Start of Block
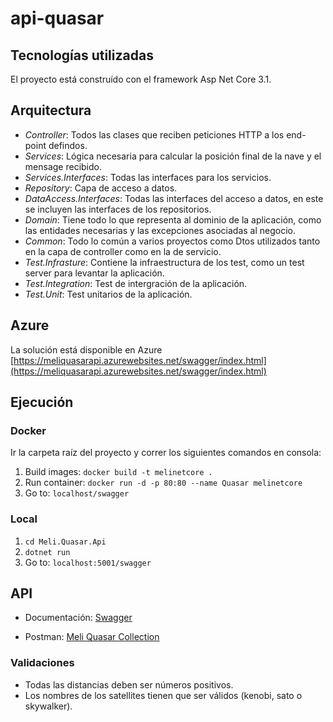 # api-quasar

## Tecnologías utilizadas
El proyecto está construído con el framework Asp Net Core 3.1.

## Arquitectura

- _Controller_: Todos las clases que reciben peticiones HTTP a los end-point defindos.
- _Services_: Lógica necesaria para calcular la posición final de la nave y el mensage recibido.
- _Services.Interfaces_: Todas las interfaces para los servicios.
- _Repository_: Capa de acceso a datos.
- _DataAccess.Interfaces_: Todas las interfaces del acceso a datos, en este se incluyen las interfaces de los repositorios.
- _Domain_: Tiene todo lo que representa al dominio de la aplicación, como las entidades necesarias y las excepciones asociadas al negocio.
- _Common_: Todo lo común a varios proyectos como Dtos utilizados tanto en la capa de controller como en la de servicio.
- _Test.Infrasture_: Contiene la infraestructura de los test, como un test server para levantar la aplicación.
- _Test.Integration_: Test de intergración de la aplicación.
- _Test.Unit_: Test unitarios de la aplicación.

## Azure
La solución está disponible en Azure
[https://meliquasarapi.azurewebsites.net/swagger/index.html](https://meliquasarapi.azurewebsites.net/swagger/index.html)

## Ejecución

### Docker

Ir la carpeta raíz del proyecto y correr los siguientes comandos en consola:
1. Build images:
`docker build -t melinetcore .`
2. Run container: 
`docker run -d -p 80:80 --name Quasar melinetcore`
3. Go to:
`localhost/swagger`
### Local
1. `cd Meli.Quasar.Api`
2. `dotnet run`
3. Go to:
`localhost:5001/swagger`
## API

- Documentación: [Swagger](https://meliquasarapi.azurewebsites.net/swagger/index.html)

- Postman: [Meli Quasar Collection](https://www.postman.com/agusdsr/workspace/meli/collection/6179752-d1e56b65-0302-43f0-8153-274eb897a3de?ctx=documentation)


### Validaciones
- Todas las distancias deben ser números positivos.
- Los nombres de los satellites tienen que ser válidos (kenobi, sato o skywalker).
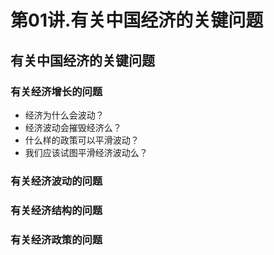 # 第01讲.有关中国经济的关键问题

## 有关中国经济的关键问题

### 有关经济增长的问题

- 经济为什么会波动？
- 经济波动会摧毁经济么？
- 什么样的政策可以平滑波动？
- 我们应该试图平滑经济波动么？

### 有关经济波动的问题

### 有关经济结构的问题

### 有关经济政策的问题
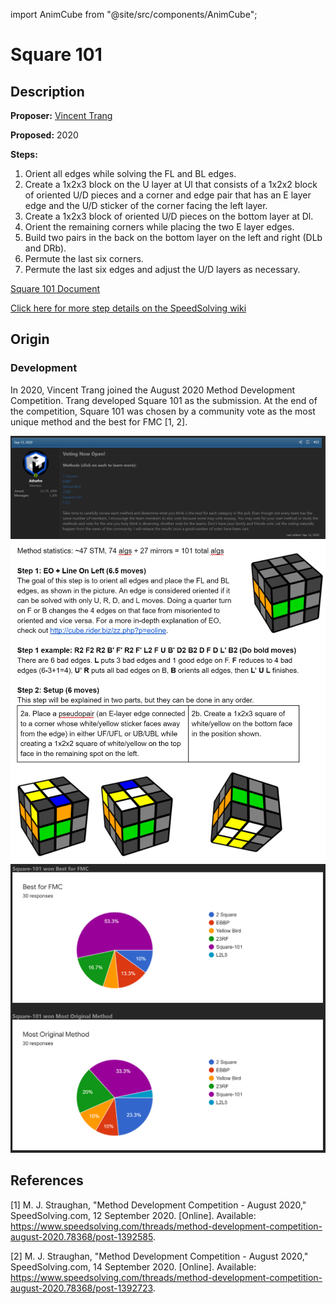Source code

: import AnimCube from "@site/src/components/AnimCube";

# Square 101

<AnimCube params="config=../../ExhibitConfig.txt&facelets=wydyyldbdwwyywwdldddddbddlddldrgddddddwdoddddddddrdddd" width="400px" height="400px" />

## Description

**Proposer:** [Vincent Trang](CubingContributors/MethodDevelopers.md#trang-vincent-trangium)

**Proposed:** 2020

**Steps:**

1. Orient all edges while solving the FL and BL edges.
2. Create a 1x2x3 block on the U layer at Ul that consists of a 1x2x2 block of oriented U/D pieces and a corner and edge pair that has an E layer edge and the U/D sticker of the corner facing the left layer.
3. Create a 1x2x3 block of oriented U/D pieces on the bottom layer at Dl.
4. Orient the remaining corners while placing the two E layer edges.
5. Build two pairs in the back on the bottom layer on the left and right (DLb and DRb).
6. Permute the last six corners.
7. Permute the last six edges and adjust the U/D layers as necessary.

[Square 101 Document](https://docs.google.com/document/d/1RSNk6LSQPGwZgh99ykikuBzfyra7tLY9UQiBTibRzLo/edit?usp=sharing)

[Click here for more step details on the SpeedSolving wiki](https://www.speedsolving.com/wiki/index.php?title=Square-101)

## Origin

### Development

In 2020, Vincent Trang joined the August 2020 Method Development Competition. Trang developed Square 101 as the submission. At the end of the competition, Square 101 was chosen by a community vote as the most unique method and the best for FMC [1, 2].

![](img/Square101/Comp.png)
![](img/Square101/Doc.png)
![](img/Square101/Results.png)

## References

[1] M. J. Straughan, "Method Development Competition - August 2020," SpeedSolving.com, 12 September 2020. [Online]. Available: https://www.speedsolving.com/threads/method-development-competition-august-2020.78368/post-1392585.

[2] M. J. Straughan, "Method Development Competition - August 2020," SpeedSolving.com, 14 September 2020. [Online]. Available: https://www.speedsolving.com/threads/method-development-competition-august-2020.78368/post-1392723.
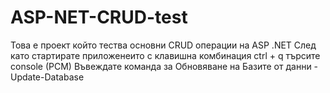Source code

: # ASP-NET-CRUD-test
Това е проект който тества основни CRUD операции на ASP .NET
След като стартирате приложенеито с клавишна комбинация ctrl + q търсите console (PCM)
Въвеждате команда за Обновяване на Базите от данни - Update-Database
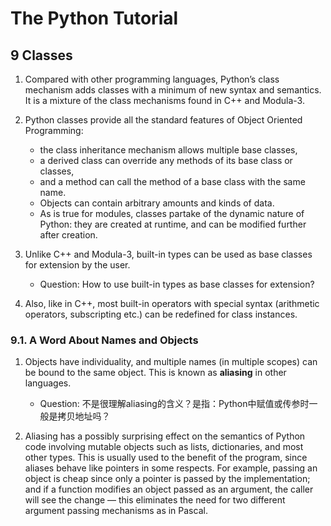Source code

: # The Python Tutorial

## 9 Classes

1. Compared with other programming languages, Python’s class mechanism adds classes with a minimum of new syntax and semantics. It is a mixture of the class mechanisms found in C++ and Modula-3.

2. Python classes provide all the standard features of Object Oriented Programming:
    - the class inheritance mechanism allows multiple base classes,
    - a derived class can override any methods of its base class or classes,
    - and a method can call the method of a base class with the same name.
    - Objects can contain arbitrary amounts and kinds of data.
    - As is true for modules, classes partake of the dynamic nature of Python: they are created at runtime, and can be modified further after creation.

3. Unlike C++ and Modula-3, built-in types can be used as base classes for extension by the user.
    - Question: How to use built-in types as base classes for extension?

4. Also, like in C++, most built-in operators with special syntax (arithmetic operators, subscripting etc.) can be redefined for class instances.

### 9.1. A Word About Names and Objects

1. Objects have individuality, and multiple names (in multiple scopes) can be bound to the same object. This is known as **aliasing** in other languages.
    - Question: 不是很理解aliasing的含义？是指：Python中赋值或传参时一般是拷贝地址吗？

2. Aliasing has a possibly surprising effect on the semantics of Python code involving mutable objects such as lists, dictionaries, and most other types. This is usually used to the benefit of the program, since aliases behave like pointers in some respects. For example, passing an object is cheap since only a pointer is passed by the implementation; and if a function modifies an object passed as an argument, the caller will see the change — this eliminates the need for two different argument passing mechanisms as in Pascal.

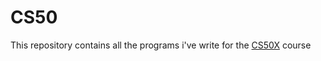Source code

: # CS50
This repository contains all the programs i've write for the [CS50X](#https://www.edx.org/course/cs50s-introduction-to-computer-science) course 

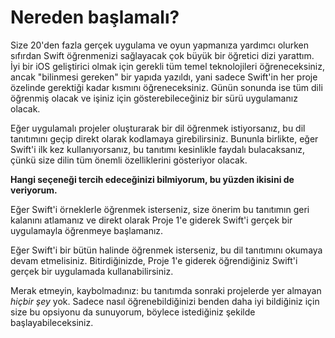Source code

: # Nereden başlamalı?

Size 20'den fazla gerçek uygulama ve oyun yapmanıza yardımcı olurken sıfırdan Swift öğrenmenizi sağlayacak çok büyük bir öğretici dizi yarattım. İyi bir iOS geliştirici olmak için gerekli tüm temel teknolojileri öğreneceksiniz, ancak "bilinmesi gereken" bir yapıda yazıldı, yani sadece Swift'in her proje özelinde gerektiği kadar kısmını öğreneceksiniz. Günün sonunda ise tüm dili öğrenmiş olacak ve işiniz için gösterebileceğiniz bir sürü uygulamanız olacak.

Eğer uygulamalı projeler oluşturarak bir dil öğrenmek istiyorsanız, bu dil tanıtımını geçip direkt olarak kodlamaya girebilirsiniz. Bununla birlikte, eğer Swift'i ilk kez kullanıyorsanız, bu tanıtımı kesinlikle faydalı bulacaksanız, çünkü size dilin tüm önemli özelliklerini gösteriyor olacak.

**Hangi seçeneği tercih edeceğinizi bilmiyorum, bu yüzden ikisini de veriyorum.**

Eğer Swift'i örneklerle öğrenmek isterseniz, size önerim bu tanıtımın geri kalanını atlamanız ve direkt olarak Proje 1'e giderek Swift'i gerçek bir uygulamayla öğrenmeye başlamanız.

Eğer Swift'i bir bütün halinde öğrenmek isterseniz, bu dil tanıtımını okumaya devam etmelisiniz. Bitirdiğinizde, Proje 1'e giderek öğrendiğiniz Swift'i gerçek bir uygulamada kullanabilirsiniz.

Merak etmeyin, kaybolmadınız: bu tanıtımda sonraki projelerde yer almayan *hiçbir şey* yok. Sadece nasıl öğrenebildiğinizi benden daha iyi bildiğiniz için size bu opsiyonu da sunuyorum, böylece istediğiniz şekilde başlayabileceksiniz.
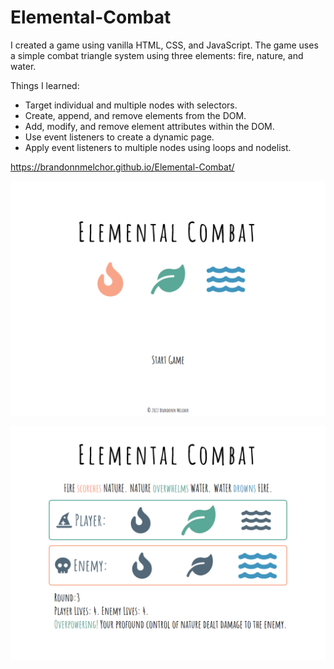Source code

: # Elemental-Combat

I created a game using vanilla HTML, CSS, and JavaScript. The game uses a simple combat triangle system using three elements: fire, nature, and water.

Things I learned:
- Target individual and multiple nodes with selectors.
- Create, append, and remove elements from the DOM.
- Add, modify, and remove element attributes within the DOM.
- Use event listeners to create a dynamic page.
- Apply event listeners to multiple nodes using loops and nodelist.

https://brandonnmelchor.github.io/Elemental-Combat/

![](https://github.com/brandonnmelchor/Elemental-Combat/blob/main/screenshot%20main.png?raw=true)

![](https://github.com/brandonnmelchor/Elemental-Combat/blob/main/screenshot%20game.png?raw=true)
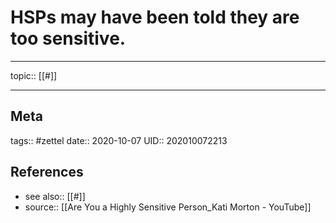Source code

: # HSPs may have been told they are too sensitive.

---

topic:: [[#]]



---
## Meta
tags:: #zettel
date:: 2020-10-07
UID:: 202010072213
## References
- see also:: [[#]]
- source:: [[Are You a Highly Sensitive Person_Kati Morton - YouTube]]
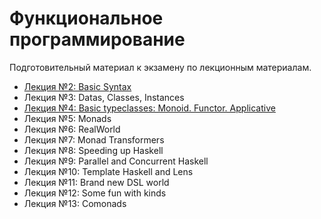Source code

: # Функциональное программирование

Подготовительный материал к экзамену по лекционным материалам.

* [Лекция №2: Basic Syntax](lectures/L2-BasicSyntax.md)
* Лекция №3: Datas, Classes, Instances
* [Лекция №4: Basic typeclasses: Monoid. Functor. Applicative](lectures/L4-MonoidFunctorApplicative.md)
* Лекция №5: Monads
* Лекция №6: RealWorld
* Лекция №7: Monad Transformers
* Лекция №8: Speeding up Haskell
* Лекция №9: Parallel and Concurrent Haskell
* Лекция №10: Template Haskell and Lens
* Лекция №11: Brand new DSL world
* Лекция №12: Some fun with kinds
* Лекция №13: Comonads

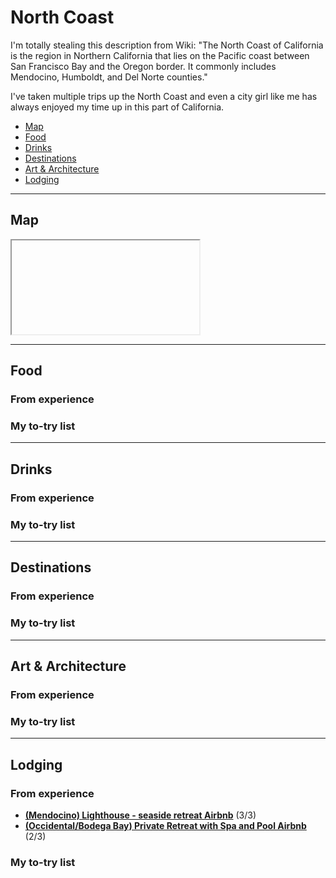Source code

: # North Coast

I'm totally stealing this description from Wiki: "The North Coast of California is the region in Northern California that lies on the Pacific coast between San Francisco Bay and the Oregon border. It commonly includes Mendocino, Humboldt, and Del Norte counties."

I've taken multiple trips up the North Coast and even a city girl like me has always enjoyed my time up in this part of California. 

- [Map](#map)
- [Food](#food)
- [Drinks](#drinks)
- [Destinations](#destinations)
- [Art & Architecture](#art--architecture)
- [Lodging](#lodging)

-----

## Map

<iframe></iframe>

-----

## Food

### From experience

### My to-try list

-----

## Drinks

### From experience

### My to-try list

-----

## Destinations

### From experience

### My to-try list

-----

## Art & Architecture

### From experience

### My to-try list

-----

## Lodging

### From experience

- **[(Mendocino) Lighthouse - seaside retreat Airbnb](https://www.airbnb.com/rooms/4823503)** (3/3)
- **[(Occidental/Bodega Bay) Private Retreat with Spa and Pool Airbnb](https://www.airbnb.com/rooms/4100111)** (2/3)

### My to-try list
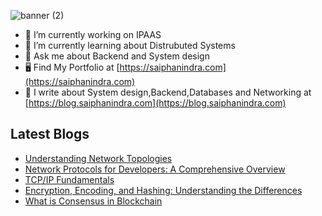 

![banner (2)](https://github.com/saiphanindra1010/saiphanindra1010/assets/52729974/13c7c649-3437-4123-9321-370d838f256b)
<!---
<a href="https://www.w3schools.com" >![LeetCode](https://img.shields.io/badge/LeetCode-FFA116?style=for-the-badge&logo=LeetCode&logoColor=000000)</a>//
 <a href="mailto:saiphanindra1010@gmail.com">![Gmail](https://img.shields.io/badge/Gmail-EA4335?style=for-the-badge&logo=Gmail&logoColor=FFFFFF)</a>
 ![Hashnode](https://img.shields.io/badge/Hashnode-2962FF?style=for-the-badge&logo=Hashnode&logoColor=FFFFFF)

-->

 
- 🔭 I’m currently working on IPAAS
- 🌱 I’m currently learning about Distrubuted Systems
- 💬 Ask me about Backend and System design
- 🖥️ Find My Portfolio at [https://saiphanindra.com](https://saiphanindra.com)
- 📖 I write about System design,Backend,Databases and Networking at [https://blog.saiphanindra.com](https://blog.saiphanindra.com)
 ## Latest Blogs
 <!-- BLOG-POST-LIST:START -->
- [Understanding Network Topologies](https://blog.saiphanindra.com/understanding-network-topologies)
- [Network Protocols for Developers: A Comprehensive Overview](https://blog.saiphanindra.com/network-protocols-for-developers-a-comprehensive-overview)
- [TCP/IP Fundamentals](https://blog.saiphanindra.com/tcpip-fundamentals)
- [Encryption, Encoding, and Hashing: Understanding the Differences](https://blog.saiphanindra.com/encryption-encoding-and-hashing-understanding-the-differences)
- [What is Consensus in Blockchain](https://blog.saiphanindra.com/what-is-consensus-in-blockchain)
<!-- BLOG-POST-LIST:END -->


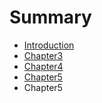 # Summary

* [Introduction](README.md)
* [Chapter3](chapter3.md)
* [Chapter4](chapter4.md)
* [Chapter5](chapter5.md)
* Chapter5

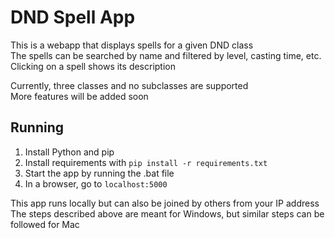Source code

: # DND Spell App

This is a webapp that displays spells for a given DND class\
The spells can be searched by name and filtered by level, casting time, etc.\
Clicking on a spell shows its description

Currently, three classes and no subclasses are supported\
More features will be added soon

## Running

1. Install Python and pip
2. Install requirements with `pip install -r requirements.txt`
3. Start the app by running the .bat file
4. In a browser, go to `localhost:5000`

This app runs locally but can also be joined by others from your IP address
The steps described above are meant for Windows, but similar steps can be followed for Mac

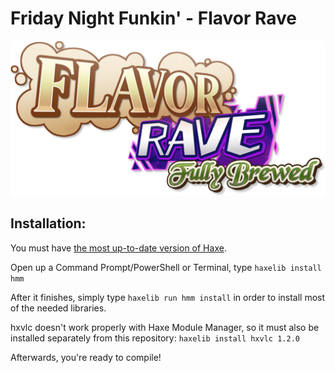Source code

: # Friday Night Funkin' - Flavor Rave

![Flavor Rave logo](./assets/preload/images/title/logo.png)

## Installation:
You must have [the most up-to-date version of Haxe](https://haxe.org/download/).

Open up a Command Prompt/PowerShell or Terminal, type `haxelib install hmm`

After it finishes, simply type `haxelib run hmm install` in order to install most of the needed libraries.

hxvlc doesn't work properly with Haxe Module Manager, so it must also be installed separately from this repository:
`haxelib install hxvlc 1.2.0`

Afterwards, you're ready to compile!
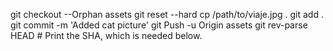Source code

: 

git checkout --Orphan assets
git reset --hard
cp /path/to/viaje.jpg .
git add .
git commit -m 'Added cat picture'
git Push -u Origin assets
git rev-parse HEAD  # Print the SHA, which is needed below.
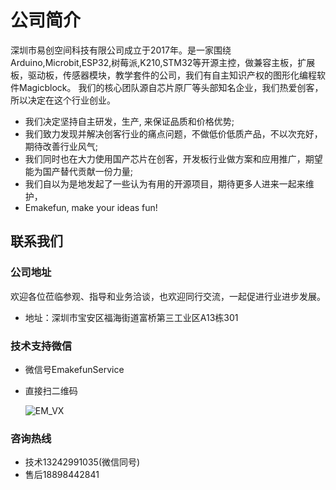 # 公司简介

  深圳市易创空间科技有限公司成立于2017年。是一家围绕Arduino,Microbit,ESP32,树莓派,K210,STM32等开源主控，做兼容主板，扩展板，驱动板，传感器模块，教学套件的公司，我们有自主知识产权的图形化编程软件Magicblock。
我们的核心团队源自芯片原厂等头部知名企业，我们热爱创客，所以决定在这个行业创业。

- 我们决定坚持自主研发，生产, 来保证品质和价格优势;
- 我们致力发现并解决创客行业的痛点问题，不做低价低质产品，不以次充好，期待改善行业风气;
- 我们同时也在大力使用国产芯片在创客，开发板行业做方案和应用推广，期望能为国产替代贡献一份力量;
- 我们自以为是地发起了一些认为有用的开源项目，期待更多人进来一起来维护，
- Emakefun,  make your ideas fun!  

## 联系我们

### 公司地址

欢迎各位莅临参观、指导和业务洽谈，也欢迎同行交流，一起促进行业进步发展。

- 地址：深圳市宝安区福海街道富桥第三工业区A13栋301

### 技术支持微信

- 微信号EmakefunService

- 直接扫二维码

  ![EM_VX](./images/EM_VX.jpg)

### 咨询热线

- 技术13242991035(微信同号)
- 售后18898442841

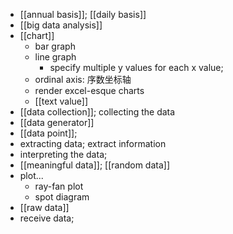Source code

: - [[annual basis]]; [[daily basis]]
- [[big data analysis]]
- [[chart]]
    - bar graph
    - line graph
        - specify multiple y values for each x value;
    - ordinal axis: 序数坐标轴
    - render excel-esque charts
    - [[text value]]
- [[data collection]]; collecting the data
- [[data generator]]
- [[data point]];
- extracting data; extract information
- interpreting the data;
- [[meaningful data]]; [[random data]]
- plot...
    - ray-fan plot
    - spot diagram
- [[raw data]]
- receive data;
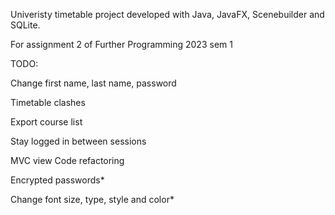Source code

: Univeristy timetable project developed with Java, JavaFX, Scenebuilder and SQLite. 

For assignment 2 of Further Programming 2023 sem 1

TODO:


Change first name, last name, password

Timetable clashes

Export course list

Stay logged in between sessions



MVC view
Code refactoring

Encrypted passwords*

Change font size, type, style and color*

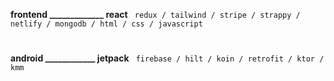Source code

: <b>frontend _____________ react</b> `  redux / tailwind / stripe / strappy / netlify / mongodb / html / css / javascript  `

#

<b>android ____________ jetpack</b> `  firebase / hilt / koin / retrofit / ktor / kmm                                     `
End of Block
__Exercise prompt__
Copy everything in the material from the line containing "2. Aliasing has" down to the line containing "# Nereden başlamalı?", both included, without any pictures.

__Response to the task__
2. Aliasing has a possibly surprising effect on the semantics of Python code involving mutable objects such as lists, dictionaries, and most other types. This is usually used to the benefit of the program, since aliases behave like pointers in some respects. For example, passing an object is cheap since only a pointer is passed by the implementation; and if a function modifies an object passed as an argument, the caller will see the change — this eliminates the need for two different argument passing mechanisms as in Pascal.

Source code

: # CS50
This repository contains all the programs i've write for the [CS50X](#https://www.edx.org/course/cs50s-introduction-to-computer-science) course 

Source code

: # Nereden başlamalı?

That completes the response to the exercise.